## What the task asks
Strip the pictures, then copy the remaining data exactly as it stands.

## Data records
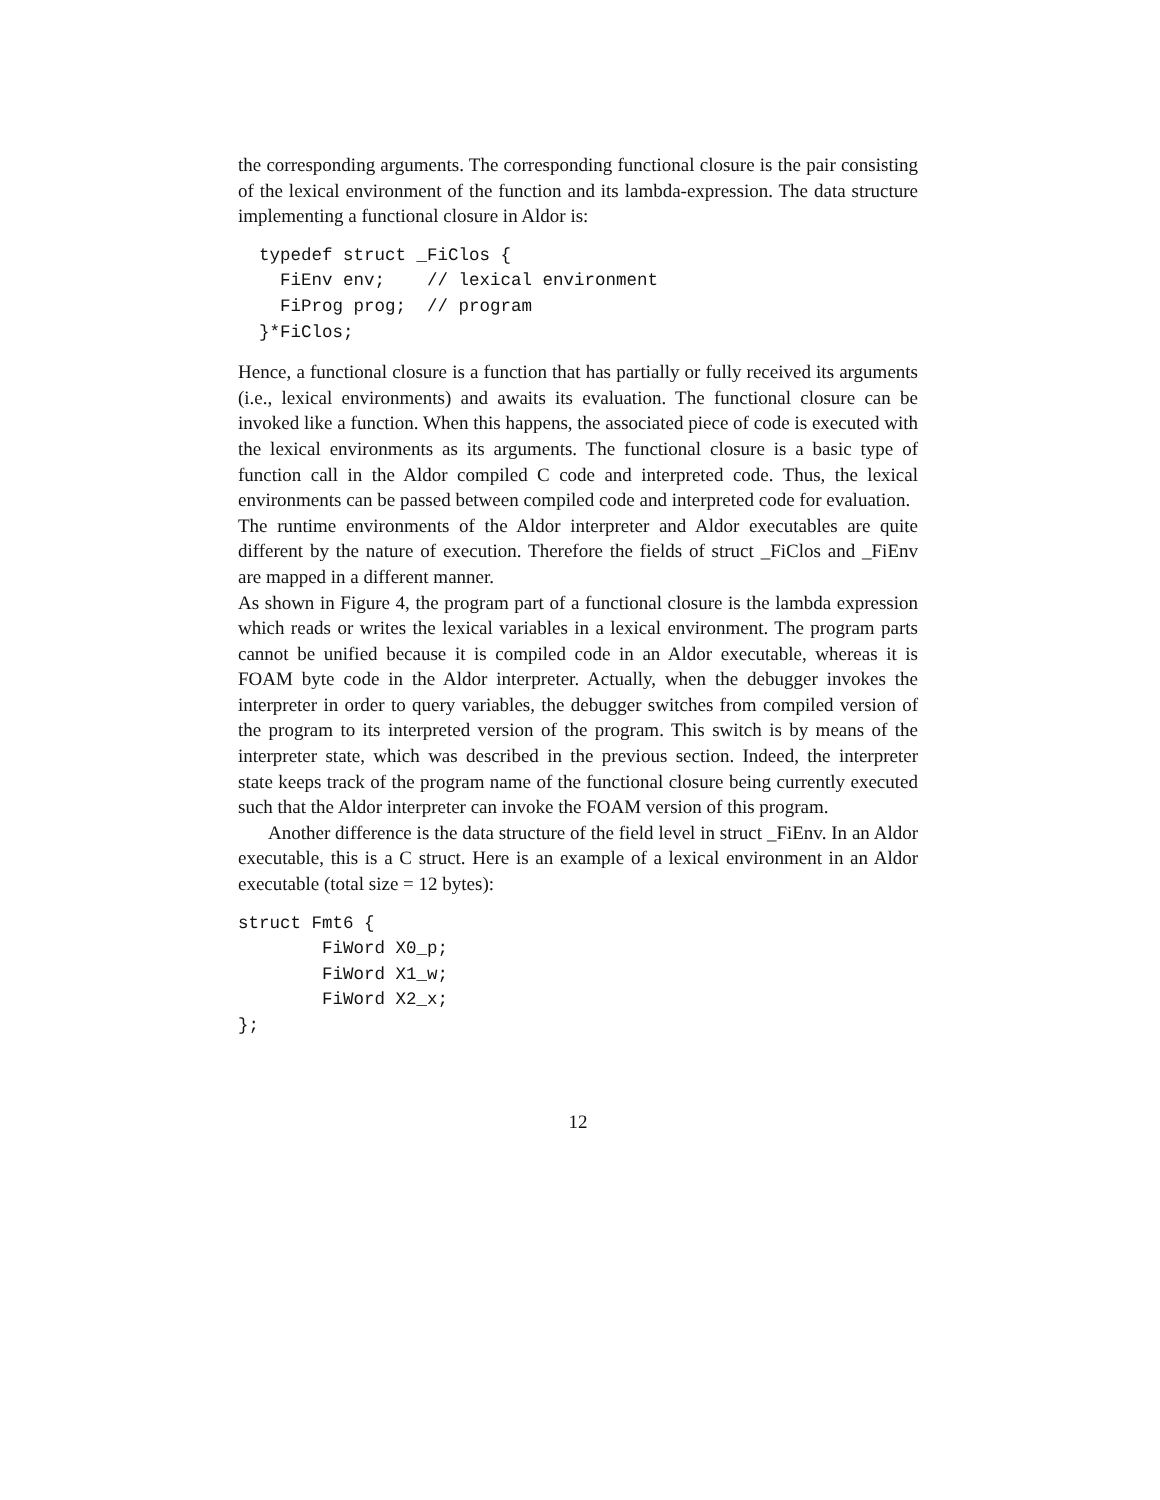the corresponding arguments. The corresponding functional closure is the pair consisting of the lexical environment of the function and its lambda-expression. The data structure implementing a functional closure in Aldor is:
  typedef struct _FiClos {
    FiEnv env;    // lexical environment
    FiProg prog;  // program
  }*FiClos;
Hence, a functional closure is a function that has partially or fully received its arguments (i.e., lexical environments) and awaits its evaluation. The functional closure can be invoked like a function. When this happens, the associated piece of code is executed with the lexical environments as its arguments. The functional closure is a basic type of function call in the Aldor compiled C code and interpreted code. Thus, the lexical environments can be passed between compiled code and interpreted code for evaluation.
The runtime environments of the Aldor interpreter and Aldor executables are quite different by the nature of execution. Therefore the fields of struct _FiClos and _FiEnv are mapped in a different manner.
As shown in Figure 4, the program part of a functional closure is the lambda expression which reads or writes the lexical variables in a lexical environment. The program parts cannot be unified because it is compiled code in an Aldor executable, whereas it is FOAM byte code in the Aldor interpreter. Actually, when the debugger invokes the interpreter in order to query variables, the debugger switches from compiled version of the program to its interpreted version of the program. This switch is by means of the interpreter state, which was described in the previous section. Indeed, the interpreter state keeps track of the program name of the functional closure being currently executed such that the Aldor interpreter can invoke the FOAM version of this program.
Another difference is the data structure of the field level in struct _FiEnv. In an Aldor executable, this is a C struct. Here is an example of a lexical environment in an Aldor executable (total size = 12 bytes):
struct Fmt6 {
        FiWord X0_p;
        FiWord X1_w;
        FiWord X2_x;
};
12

## Problem solution
the corresponding arguments. The corresponding functional closure is the pair consisting of the lexical environment of the function and its lambda-expression. The data structure implementing a functional closure in Aldor is:
  typedef struct _FiClos {
    FiEnv env;    // lexical environment
    FiProg prog;  // program
  }*FiClos;
Hence, a functional closure is a function that has partially or fully received its arguments (i.e., lexical environments) and awaits its evaluation. The functional closure can be invoked like a function. When this happens, the associated piece of code is executed with the lexical environments as its arguments. The functional closure is a basic type of function call in the Aldor compiled C code and interpreted code. Thus, the lexical environments can be passed between compiled code and interpreted code for evaluation.
The runtime environments of the Aldor interpreter and Aldor executables are quite different by the nature of execution. Therefore the fields of struct _FiClos and _FiEnv are mapped in a different manner.
As shown in Figure 4, the program part of a functional closure is the lambda expression which reads or writes the lexical variables in a lexical environment. The program parts cannot be unified because it is compiled code in an Aldor executable, whereas it is FOAM byte code in the Aldor interpreter. Actually, when the debugger invokes the interpreter in order to query variables, the debugger switches from compiled version of the program to its interpreted version of the program. This switch is by means of the interpreter state, which was described in the previous section. Indeed, the interpreter state keeps track of the program name of the functional closure being currently executed such that the Aldor interpreter can invoke the FOAM version of this program.
Another difference is the data structure of the field level in struct _FiEnv. In an Aldor executable, this is a C struct. Here is an example of a lexical environment in an Aldor executable (total size = 12 bytes):
struct Fmt6 {
        FiWord X0_p;
        FiWord X1_w;
        FiWord X2_x;
};
12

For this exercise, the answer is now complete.